The Cambridge History of English and American Literature in 18 Volumes (1907–21).
Volume IV. Prose and Poetry: Sir Thomas North to Michael Drayton.
§ 5. His models
Moreover, in his attitude toward love—his gallant trifling; his idealisation of women, which, with him, goes even to the point of making them mere wraiths; above all, in the curious effect produced by his figures as rather in love with being in love than moved by real human passion—he is Italianate and of the renascence. Moreover, his interest in “manners maketh man” shows the influence of Il Cortegiano and numberless other renascence discussions of courtly conduct.

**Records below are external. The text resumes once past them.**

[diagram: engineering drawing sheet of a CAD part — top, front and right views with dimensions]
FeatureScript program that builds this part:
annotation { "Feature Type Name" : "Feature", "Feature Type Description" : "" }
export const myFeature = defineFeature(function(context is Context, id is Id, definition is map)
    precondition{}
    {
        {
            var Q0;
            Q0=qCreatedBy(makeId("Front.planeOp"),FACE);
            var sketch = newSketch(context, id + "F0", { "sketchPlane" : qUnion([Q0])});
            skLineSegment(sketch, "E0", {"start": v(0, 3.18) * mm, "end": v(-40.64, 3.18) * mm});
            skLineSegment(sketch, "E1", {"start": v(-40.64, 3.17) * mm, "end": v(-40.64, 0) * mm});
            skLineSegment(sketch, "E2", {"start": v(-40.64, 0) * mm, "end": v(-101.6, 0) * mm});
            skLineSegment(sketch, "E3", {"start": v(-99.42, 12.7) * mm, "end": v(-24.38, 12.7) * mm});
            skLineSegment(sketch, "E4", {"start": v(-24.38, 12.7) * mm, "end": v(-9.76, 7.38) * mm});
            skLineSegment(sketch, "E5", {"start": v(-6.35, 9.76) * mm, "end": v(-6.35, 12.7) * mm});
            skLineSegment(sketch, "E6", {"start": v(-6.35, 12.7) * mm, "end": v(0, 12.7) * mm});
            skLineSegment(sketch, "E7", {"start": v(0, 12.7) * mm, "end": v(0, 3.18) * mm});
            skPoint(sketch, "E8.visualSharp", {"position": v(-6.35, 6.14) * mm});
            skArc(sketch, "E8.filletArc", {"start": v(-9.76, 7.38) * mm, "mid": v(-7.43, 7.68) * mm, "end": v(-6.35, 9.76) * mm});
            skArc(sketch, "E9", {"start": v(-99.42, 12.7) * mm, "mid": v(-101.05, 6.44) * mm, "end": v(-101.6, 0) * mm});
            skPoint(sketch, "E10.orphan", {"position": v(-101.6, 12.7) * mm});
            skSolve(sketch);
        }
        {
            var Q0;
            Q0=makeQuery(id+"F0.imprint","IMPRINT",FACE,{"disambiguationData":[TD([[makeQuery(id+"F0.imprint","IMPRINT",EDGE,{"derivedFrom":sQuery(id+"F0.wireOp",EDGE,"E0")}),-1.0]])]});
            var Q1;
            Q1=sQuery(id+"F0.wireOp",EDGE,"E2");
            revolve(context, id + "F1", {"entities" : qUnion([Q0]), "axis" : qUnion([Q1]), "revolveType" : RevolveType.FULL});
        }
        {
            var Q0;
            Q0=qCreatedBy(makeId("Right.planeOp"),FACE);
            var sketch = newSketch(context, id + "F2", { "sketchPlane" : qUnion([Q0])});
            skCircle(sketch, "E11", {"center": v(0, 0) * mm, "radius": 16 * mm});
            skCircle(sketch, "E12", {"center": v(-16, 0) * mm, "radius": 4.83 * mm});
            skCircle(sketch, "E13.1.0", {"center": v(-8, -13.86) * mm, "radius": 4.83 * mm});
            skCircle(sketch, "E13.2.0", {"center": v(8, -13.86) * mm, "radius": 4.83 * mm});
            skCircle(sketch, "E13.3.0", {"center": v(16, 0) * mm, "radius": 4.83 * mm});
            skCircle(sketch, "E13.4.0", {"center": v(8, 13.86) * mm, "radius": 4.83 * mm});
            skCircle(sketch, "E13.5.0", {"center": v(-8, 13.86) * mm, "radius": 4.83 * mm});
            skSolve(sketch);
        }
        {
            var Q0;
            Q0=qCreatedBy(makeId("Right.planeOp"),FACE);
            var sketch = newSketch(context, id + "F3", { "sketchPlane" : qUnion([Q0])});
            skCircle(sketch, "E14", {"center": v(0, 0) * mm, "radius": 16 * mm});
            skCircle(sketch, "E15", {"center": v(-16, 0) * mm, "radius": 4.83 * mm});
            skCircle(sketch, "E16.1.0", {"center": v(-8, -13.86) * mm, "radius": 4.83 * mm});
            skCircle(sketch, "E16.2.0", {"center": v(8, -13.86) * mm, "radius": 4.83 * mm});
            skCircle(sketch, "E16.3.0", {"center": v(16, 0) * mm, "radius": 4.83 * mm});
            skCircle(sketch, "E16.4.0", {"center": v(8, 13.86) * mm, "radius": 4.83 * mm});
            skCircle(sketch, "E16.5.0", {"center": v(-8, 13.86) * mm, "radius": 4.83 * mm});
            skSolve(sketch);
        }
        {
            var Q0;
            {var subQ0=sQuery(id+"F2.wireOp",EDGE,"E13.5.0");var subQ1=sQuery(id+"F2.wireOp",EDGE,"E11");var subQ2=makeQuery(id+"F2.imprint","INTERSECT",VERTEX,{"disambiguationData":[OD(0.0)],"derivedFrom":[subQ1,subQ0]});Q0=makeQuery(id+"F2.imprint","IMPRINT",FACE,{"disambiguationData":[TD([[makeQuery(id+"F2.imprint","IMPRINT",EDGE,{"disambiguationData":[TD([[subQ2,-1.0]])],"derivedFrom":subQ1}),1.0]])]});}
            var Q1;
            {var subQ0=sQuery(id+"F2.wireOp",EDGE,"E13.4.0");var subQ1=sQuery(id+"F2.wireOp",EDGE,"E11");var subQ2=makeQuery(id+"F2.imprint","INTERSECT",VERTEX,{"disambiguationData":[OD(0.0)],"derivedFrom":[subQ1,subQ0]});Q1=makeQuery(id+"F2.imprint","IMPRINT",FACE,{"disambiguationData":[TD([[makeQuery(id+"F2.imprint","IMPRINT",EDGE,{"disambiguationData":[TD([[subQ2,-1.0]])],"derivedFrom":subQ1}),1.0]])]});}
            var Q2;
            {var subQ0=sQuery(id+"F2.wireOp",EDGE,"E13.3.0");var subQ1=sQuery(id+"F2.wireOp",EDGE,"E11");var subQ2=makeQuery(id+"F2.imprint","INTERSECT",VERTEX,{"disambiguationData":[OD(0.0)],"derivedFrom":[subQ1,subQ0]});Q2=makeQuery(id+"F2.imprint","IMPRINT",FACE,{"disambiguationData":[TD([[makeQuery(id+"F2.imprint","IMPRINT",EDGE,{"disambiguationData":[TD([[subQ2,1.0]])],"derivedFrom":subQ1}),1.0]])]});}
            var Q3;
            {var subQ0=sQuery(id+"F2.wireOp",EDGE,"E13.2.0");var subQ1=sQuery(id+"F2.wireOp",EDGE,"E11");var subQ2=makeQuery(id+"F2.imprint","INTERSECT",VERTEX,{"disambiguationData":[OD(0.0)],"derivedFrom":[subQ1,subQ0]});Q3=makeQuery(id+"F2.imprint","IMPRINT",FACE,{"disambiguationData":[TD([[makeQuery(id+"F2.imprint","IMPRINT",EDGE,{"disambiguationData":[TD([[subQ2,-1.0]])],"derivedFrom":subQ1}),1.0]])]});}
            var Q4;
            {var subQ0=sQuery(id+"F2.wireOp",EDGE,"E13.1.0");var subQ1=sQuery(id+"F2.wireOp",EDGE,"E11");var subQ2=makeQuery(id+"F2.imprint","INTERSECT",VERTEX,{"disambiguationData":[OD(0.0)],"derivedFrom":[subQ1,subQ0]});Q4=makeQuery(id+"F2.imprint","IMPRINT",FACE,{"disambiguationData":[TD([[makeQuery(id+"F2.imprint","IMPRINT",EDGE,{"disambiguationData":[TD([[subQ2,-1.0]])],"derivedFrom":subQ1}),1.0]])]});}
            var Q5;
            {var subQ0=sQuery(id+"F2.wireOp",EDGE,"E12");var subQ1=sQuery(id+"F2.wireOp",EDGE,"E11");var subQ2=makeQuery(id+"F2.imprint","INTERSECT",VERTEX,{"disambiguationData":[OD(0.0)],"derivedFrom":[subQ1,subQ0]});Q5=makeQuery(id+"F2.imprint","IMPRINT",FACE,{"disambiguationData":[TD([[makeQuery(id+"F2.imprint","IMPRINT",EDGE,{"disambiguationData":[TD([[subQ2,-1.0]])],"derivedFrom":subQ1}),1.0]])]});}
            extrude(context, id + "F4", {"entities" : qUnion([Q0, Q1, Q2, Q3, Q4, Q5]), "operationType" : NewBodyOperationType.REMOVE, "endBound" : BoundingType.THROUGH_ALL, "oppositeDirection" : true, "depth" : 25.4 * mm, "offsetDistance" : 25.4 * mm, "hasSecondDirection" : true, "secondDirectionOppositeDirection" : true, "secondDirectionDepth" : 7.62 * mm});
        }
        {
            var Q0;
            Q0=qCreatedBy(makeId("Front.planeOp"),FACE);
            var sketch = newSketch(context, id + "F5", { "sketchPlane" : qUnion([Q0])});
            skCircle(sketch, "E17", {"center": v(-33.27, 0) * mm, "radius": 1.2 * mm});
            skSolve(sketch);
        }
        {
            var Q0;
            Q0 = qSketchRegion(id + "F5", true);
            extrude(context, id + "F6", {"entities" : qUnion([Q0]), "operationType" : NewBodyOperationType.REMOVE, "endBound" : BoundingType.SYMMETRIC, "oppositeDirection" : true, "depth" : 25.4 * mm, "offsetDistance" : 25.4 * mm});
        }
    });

Again, in his suspected allegorical treatment of incidents in the politics of the time, he, probably, does little more than develop the methods of political allegory current in the days of Henry VIII. Though the presumably large group of moralities which, in that reign, scourged conditions of the time, has, with the exception of Respublica and part of Albion Knight, disappeared, it is not difficult to believe that the allegory which we suspect in Endimion, Sapho and Phao and Midas glances at Lyly’s own time, even as political moralities had represented people and conditions in the reign of Elizabeth’s father. Here, again, Lyly is not a creator, but one who, in a new time and for a new audience, applies an old method to modified literary conditions. Trace Lyly back as you will, then, to his sources, he is, in material and style, in his attitude toward men, women, manners and love, thoroughly of the renascence; for, looking back to the classics, and stimulated by modern Italian thought, he expresses himself in a way that reproduces an intellectual mood of his day.